「ああ、邪魔してごめんね。俺はここで⾒てるからお構いなく。
……どーぞ。」
そう⾔ってポケットから、タバコとライターを取り出す。
完全にタイミングを失った伊織は、先程までの⾼揚感が嘘のように
いつもの気怠げな表情を浮かべると、ため息を付いた。
「.........未成年喫煙じゃん。
当たり前みたいに出されると、反応に困るんだけど。
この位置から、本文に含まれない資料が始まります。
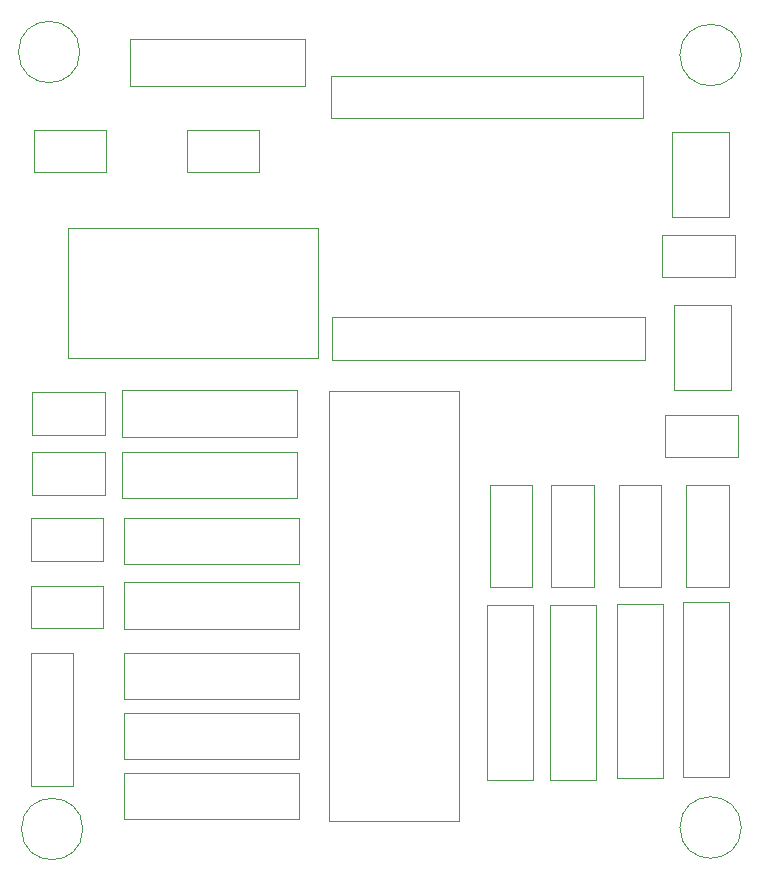
<source format=gbr>
G04 #@! TF.FileFunction,Other,User*
%FSLAX46Y46*%
G04 Gerber Fmt 4.6, Leading zero omitted, Abs format (unit mm)*
G04 Created by KiCad (PCBNEW 4.0.6) date Fri Jul 14 14:02:12 2017*
%MOMM*%
%LPD*%
G01*
G04 APERTURE LIST*
%ADD10C,0.100000*%
%ADD11C,0.050000*%
G04 APERTURE END LIST*
D10*
D11*
X19110000Y-82042000D02*
G75*
G03X19110000Y-82042000I-2600000J0D01*
G01*
X74863000Y-16510000D02*
G75*
G03X74863000Y-16510000I-2600000J0D01*
G01*
X18856000Y-16256000D02*
G75*
G03X18856000Y-16256000I-2600000J0D01*
G01*
X14964000Y-26438000D02*
X21114000Y-26438000D01*
X21114000Y-26438000D02*
X21114000Y-22838000D01*
X21114000Y-22838000D02*
X14964000Y-22838000D01*
X14964000Y-22838000D02*
X14964000Y-26438000D01*
X14710000Y-67161000D02*
X14710000Y-78361000D01*
X14710000Y-78361000D02*
X18310000Y-78361000D01*
X18310000Y-78361000D02*
X18310000Y-67161000D01*
X18310000Y-67161000D02*
X14710000Y-67161000D01*
X40110000Y-21866000D02*
X66560000Y-21866000D01*
X66560000Y-21866000D02*
X66560000Y-18266000D01*
X66560000Y-18266000D02*
X40110000Y-18266000D01*
X40110000Y-18266000D02*
X40110000Y-21866000D01*
X40237000Y-42313000D02*
X66687000Y-42313000D01*
X66687000Y-42313000D02*
X66687000Y-38713000D01*
X66687000Y-38713000D02*
X40237000Y-38713000D01*
X40237000Y-38713000D02*
X40237000Y-42313000D01*
X34058000Y-22838000D02*
X27908000Y-22838000D01*
X27908000Y-22838000D02*
X27908000Y-26438000D01*
X27908000Y-26438000D02*
X34058000Y-26438000D01*
X34058000Y-26438000D02*
X34058000Y-22838000D01*
X74317000Y-31728000D02*
X68167000Y-31728000D01*
X68167000Y-31728000D02*
X68167000Y-35328000D01*
X68167000Y-35328000D02*
X74317000Y-35328000D01*
X74317000Y-35328000D02*
X74317000Y-31728000D01*
X74571000Y-46968000D02*
X68421000Y-46968000D01*
X68421000Y-46968000D02*
X68421000Y-50568000D01*
X68421000Y-50568000D02*
X74571000Y-50568000D01*
X74571000Y-50568000D02*
X74571000Y-46968000D01*
X57195000Y-63085000D02*
X53295000Y-63085000D01*
X53295000Y-63085000D02*
X53295000Y-77885000D01*
X53295000Y-77885000D02*
X57195000Y-77885000D01*
X57195000Y-77885000D02*
X57195000Y-63085000D01*
X62529000Y-63085000D02*
X58629000Y-63085000D01*
X58629000Y-63085000D02*
X58629000Y-77885000D01*
X58629000Y-77885000D02*
X62529000Y-77885000D01*
X62529000Y-77885000D02*
X62529000Y-63085000D01*
X68244000Y-62958000D02*
X64344000Y-62958000D01*
X64344000Y-62958000D02*
X64344000Y-77758000D01*
X64344000Y-77758000D02*
X68244000Y-77758000D01*
X68244000Y-77758000D02*
X68244000Y-62958000D01*
X73832000Y-62831000D02*
X69932000Y-62831000D01*
X69932000Y-62831000D02*
X69932000Y-77631000D01*
X69932000Y-77631000D02*
X73832000Y-77631000D01*
X73832000Y-77631000D02*
X73832000Y-62831000D01*
X23080000Y-15195000D02*
X23080000Y-19095000D01*
X23080000Y-19095000D02*
X37880000Y-19095000D01*
X37880000Y-19095000D02*
X37880000Y-15195000D01*
X37880000Y-15195000D02*
X23080000Y-15195000D01*
X22572000Y-72218000D02*
X22572000Y-76118000D01*
X22572000Y-76118000D02*
X37372000Y-76118000D01*
X37372000Y-76118000D02*
X37372000Y-72218000D01*
X37372000Y-72218000D02*
X22572000Y-72218000D01*
X22572000Y-77298000D02*
X22572000Y-81198000D01*
X22572000Y-81198000D02*
X37372000Y-81198000D01*
X37372000Y-81198000D02*
X37372000Y-77298000D01*
X37372000Y-77298000D02*
X22572000Y-77298000D01*
X22572000Y-67138000D02*
X22572000Y-71038000D01*
X22572000Y-71038000D02*
X37372000Y-71038000D01*
X37372000Y-71038000D02*
X37372000Y-67138000D01*
X37372000Y-67138000D02*
X22572000Y-67138000D01*
X69004000Y-23030000D02*
X69004000Y-30230000D01*
X69004000Y-30230000D02*
X73854000Y-30230000D01*
X73854000Y-30230000D02*
X73854000Y-23030000D01*
X73854000Y-23030000D02*
X69004000Y-23030000D01*
X69131000Y-37635000D02*
X69131000Y-44835000D01*
X69131000Y-44835000D02*
X73981000Y-44835000D01*
X73981000Y-44835000D02*
X73981000Y-37635000D01*
X73981000Y-37635000D02*
X69131000Y-37635000D01*
X53572000Y-52937000D02*
X53572000Y-61587000D01*
X53572000Y-61587000D02*
X57172000Y-61587000D01*
X57172000Y-61587000D02*
X57172000Y-52937000D01*
X57172000Y-52937000D02*
X53572000Y-52937000D01*
X58779000Y-52937000D02*
X58779000Y-61587000D01*
X58779000Y-61587000D02*
X62379000Y-61587000D01*
X62379000Y-61587000D02*
X62379000Y-52937000D01*
X62379000Y-52937000D02*
X58779000Y-52937000D01*
X64494000Y-52937000D02*
X64494000Y-61587000D01*
X64494000Y-61587000D02*
X68094000Y-61587000D01*
X68094000Y-61587000D02*
X68094000Y-52937000D01*
X68094000Y-52937000D02*
X64494000Y-52937000D01*
X70209000Y-52937000D02*
X70209000Y-61587000D01*
X70209000Y-61587000D02*
X73809000Y-61587000D01*
X73809000Y-61587000D02*
X73809000Y-52937000D01*
X73809000Y-52937000D02*
X70209000Y-52937000D01*
X20977000Y-50143000D02*
X14827000Y-50143000D01*
X14827000Y-50143000D02*
X14827000Y-53743000D01*
X14827000Y-53743000D02*
X20977000Y-53743000D01*
X20977000Y-53743000D02*
X20977000Y-50143000D01*
X20850000Y-55731000D02*
X14700000Y-55731000D01*
X14700000Y-55731000D02*
X14700000Y-59331000D01*
X14700000Y-59331000D02*
X20850000Y-59331000D01*
X20850000Y-59331000D02*
X20850000Y-55731000D01*
X20850000Y-61446000D02*
X14700000Y-61446000D01*
X14700000Y-61446000D02*
X14700000Y-65046000D01*
X14700000Y-65046000D02*
X20850000Y-65046000D01*
X20850000Y-65046000D02*
X20850000Y-61446000D01*
X20977000Y-45063000D02*
X14827000Y-45063000D01*
X14827000Y-45063000D02*
X14827000Y-48663000D01*
X14827000Y-48663000D02*
X20977000Y-48663000D01*
X20977000Y-48663000D02*
X20977000Y-45063000D01*
X39038000Y-31193000D02*
X17838000Y-31193000D01*
X17838000Y-31193000D02*
X17838000Y-42193000D01*
X17838000Y-42193000D02*
X39038000Y-42193000D01*
X39038000Y-42193000D02*
X39038000Y-31193000D01*
X50976000Y-81329000D02*
X50976000Y-44929000D01*
X50976000Y-44929000D02*
X39976000Y-44929000D01*
X39976000Y-44929000D02*
X39976000Y-81329000D01*
X39976000Y-81329000D02*
X50976000Y-81329000D01*
X22445000Y-50120000D02*
X22445000Y-54020000D01*
X22445000Y-54020000D02*
X37245000Y-54020000D01*
X37245000Y-54020000D02*
X37245000Y-50120000D01*
X37245000Y-50120000D02*
X22445000Y-50120000D01*
X22572000Y-55708000D02*
X22572000Y-59608000D01*
X22572000Y-59608000D02*
X37372000Y-59608000D01*
X37372000Y-59608000D02*
X37372000Y-55708000D01*
X37372000Y-55708000D02*
X22572000Y-55708000D01*
X22572000Y-61169000D02*
X22572000Y-65069000D01*
X22572000Y-65069000D02*
X37372000Y-65069000D01*
X37372000Y-65069000D02*
X37372000Y-61169000D01*
X37372000Y-61169000D02*
X22572000Y-61169000D01*
X22445000Y-44913000D02*
X22445000Y-48813000D01*
X22445000Y-48813000D02*
X37245000Y-48813000D01*
X37245000Y-48813000D02*
X37245000Y-44913000D01*
X37245000Y-44913000D02*
X22445000Y-44913000D01*
X74863000Y-81915000D02*
G75*
G03X74863000Y-81915000I-2600000J0D01*
G01*
M02*

</source>
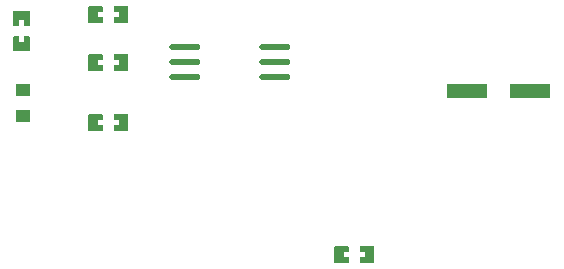
<source format=gtp>
G04 Layer: TopPasteMaskLayer*
G04 EasyEDA Pro v2.0.19.1.e63e9f, 2023-06-23 12:42:27*
G04 Gerber Generator version 0.3*
G04 Scale: 100 percent, Rotated: No, Reflected: No*
G04 Dimensions in millimeters*
G04 Leading zeros omitted, absolute positions, 3 integers and 3 decimals*
%FSLAX33Y33*%
%MOMM*%
%ADD10O,2.655X0.56*%
%ADD11R,1.25X1.0*%
%ADD12R,3.5X1.2*%
G75*


G04 PolygonModel Start*
G36*
G01X2314Y40943D02*
G01X3594Y40943D01*
G01X3644Y40893D01*
G01Y39743D01*
G01X3594Y39693D01*
G01X3184Y39688D01*
G01Y40138D01*
G01X2734D01*
G01Y39698D01*
G01X2314Y39693D01*
G01X2264Y39743D01*
G01Y40893D01*
G01X2314Y40943D01*
G37*
G36*
G01X2314Y38793D02*
G01X2734Y38793D01*
G01Y38348D01*
G01X3184D01*
G01Y38788D01*
G01X3594Y38793D01*
G01X3644Y38743D01*
G01Y37593D01*
G01X3594Y37543D01*
G01X2314D01*
G01X2264Y37593D01*
G01Y38743D01*
G01X2314Y38793D01*
G37*
G36*
G01X8587Y40000D02*
G01X8587Y41280D01*
G01X8637Y41330D01*
G01X9787D01*
G01X9837Y41280D01*
G01X9842Y40870D01*
G01X9392D01*
G01Y40420D01*
G01X9832D01*
G01X9837Y40000D01*
G01X9787Y39950D01*
G01X8637D01*
G01X8587Y40000D01*
G37*
G36*
G01X10737Y40000D02*
G01X10737Y40420D01*
G01X11182D01*
G01Y40870D01*
G01X10742D01*
G01X10737Y41280D01*
G01X10787Y41330D01*
G01X11937D01*
G01X11987Y41280D01*
G01Y40000D01*
G01X11937Y39950D01*
G01X10787D01*
G01X10737Y40000D01*
G37*
G36*
G01X8587Y35936D02*
G01X8587Y37216D01*
G01X8637Y37266D01*
G01X9787D01*
G01X9837Y37216D01*
G01X9842Y36806D01*
G01X9392D01*
G01Y36356D01*
G01X9832D01*
G01X9837Y35936D01*
G01X9787Y35886D01*
G01X8637D01*
G01X8587Y35936D01*
G37*
G36*
G01X10737Y35936D02*
G01X10737Y36356D01*
G01X11182D01*
G01Y36806D01*
G01X10742D01*
G01X10737Y37216D01*
G01X10787Y37266D01*
G01X11937D01*
G01X11987Y37216D01*
G01Y35936D01*
G01X11937Y35886D01*
G01X10787D01*
G01X10737Y35936D01*
G37*
G36*
G01X8587Y30856D02*
G01X8587Y32136D01*
G01X8637Y32186D01*
G01X9787D01*
G01X9837Y32136D01*
G01X9842Y31726D01*
G01X9392D01*
G01Y31276D01*
G01X9832D01*
G01X9837Y30856D01*
G01X9787Y30806D01*
G01X8637D01*
G01X8587Y30856D01*
G37*
G36*
G01X10737Y30856D02*
G01X10737Y31276D01*
G01X11182D01*
G01Y31726D01*
G01X10742D01*
G01X10737Y32136D01*
G01X10787Y32186D01*
G01X11937D01*
G01X11987Y32136D01*
G01Y30856D01*
G01X11937Y30806D01*
G01X10787D01*
G01X10737Y30856D01*
G37*
G36*
G01X29415Y19680D02*
G01X29415Y20960D01*
G01X29465Y21010D01*
G01X30615D01*
G01X30665Y20960D01*
G01X30670Y20550D01*
G01X30220D01*
G01Y20100D01*
G01X30660D01*
G01X30665Y19680D01*
G01X30615Y19630D01*
G01X29465D01*
G01X29415Y19680D01*
G37*
G36*
G01X31565Y19680D02*
G01X31565Y20100D01*
G01X32010D01*
G01Y20550D01*
G01X31570D01*
G01X31565Y20960D01*
G01X31615Y21010D01*
G01X32765D01*
G01X32815Y20960D01*
G01Y19680D01*
G01X32765Y19630D01*
G01X31615D01*
G01X31565Y19680D01*
G37*
G04 PolygonModel End*

G04 Pad Start*
G54D10*
G01X16771Y37846D03*
G01X16771Y36576D03*
G01X16771Y35306D03*
G01X24377Y37846D03*
G01X24377Y36576D03*
G01X24377Y35306D03*
G54D11*
G01X3048Y34247D03*
G01X3048Y32047D03*
G54D12*
G01X40637Y34163D03*
G01X45977Y34163D03*
G04 Pad End*

M02*

</source>
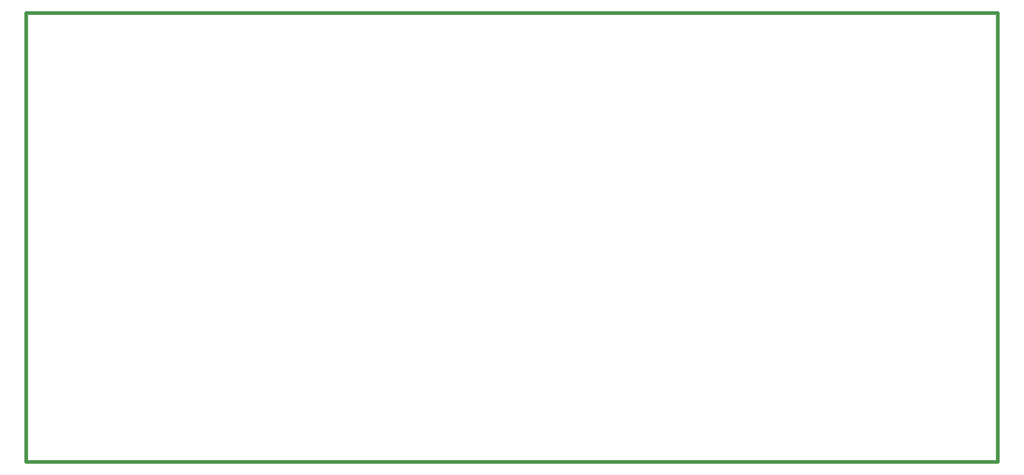
<source format=gbr>
%TF.GenerationSoftware,KiCad,Pcbnew,(5.1.6)-1*%
%TF.CreationDate,2020-11-27T14:01:37-07:00*%
%TF.ProjectId,NFCPower10,4e464350-6f77-4657-9231-302e6b696361,1*%
%TF.SameCoordinates,Original*%
%TF.FileFunction,Profile,NP*%
%FSLAX46Y46*%
G04 Gerber Fmt 4.6, Leading zero omitted, Abs format (unit mm)*
G04 Created by KiCad (PCBNEW (5.1.6)-1) date 2020-11-27 14:01:37*
%MOMM*%
%LPD*%
G01*
G04 APERTURE LIST*
%TA.AperFunction,Profile*%
%ADD10C,1.000000*%
%TD*%
G04 APERTURE END LIST*
D10*
X78500000Y-80000000D02*
X78500000Y-205000000D01*
X348500000Y-80000000D02*
X78500000Y-80000000D01*
X348500000Y-205000000D02*
X348500000Y-80000000D01*
X78500000Y-205000000D02*
X348500000Y-205000000D01*
M02*

</source>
」
僅かに眉をひそめた伊織に構わず、亮哉はタバコを咥え⽕をつけた。
「⼀本いる?」
そんな呑気な返答に、伊織は軽く⾸を振った。
「体に悪いから吸わない。」
それを聞くと、亮哉は⾯⽩そうに⽚眉を上げた。
「今死のうとしてたのに?」
予想外の⾔葉に、伊織は思わず吹き出した。
「............ふふ...っ、あはは.....っ
たしかにそうだね。今更健康なんて気にしなくていっか。」
そう⾔うとフェンスを乗り越えて再び屋上に戻り、亮哉に歩み寄った。
「じゃあ⼀本貰う。どうせなら、吸ってから死にたい。」
亮哉はふっと笑って煙草の箱を差し出す。
「宇野くんがタバコとか、意外。⼤⼈しそうなイメージ持ってた。」
箱から⼀本出し、⽕をつけてもらいながら⾔った。
「そりゃそうだ。勘付かれたら終わりだし。」
そう⾔ってまた平然とした様⼦で煙を吐く。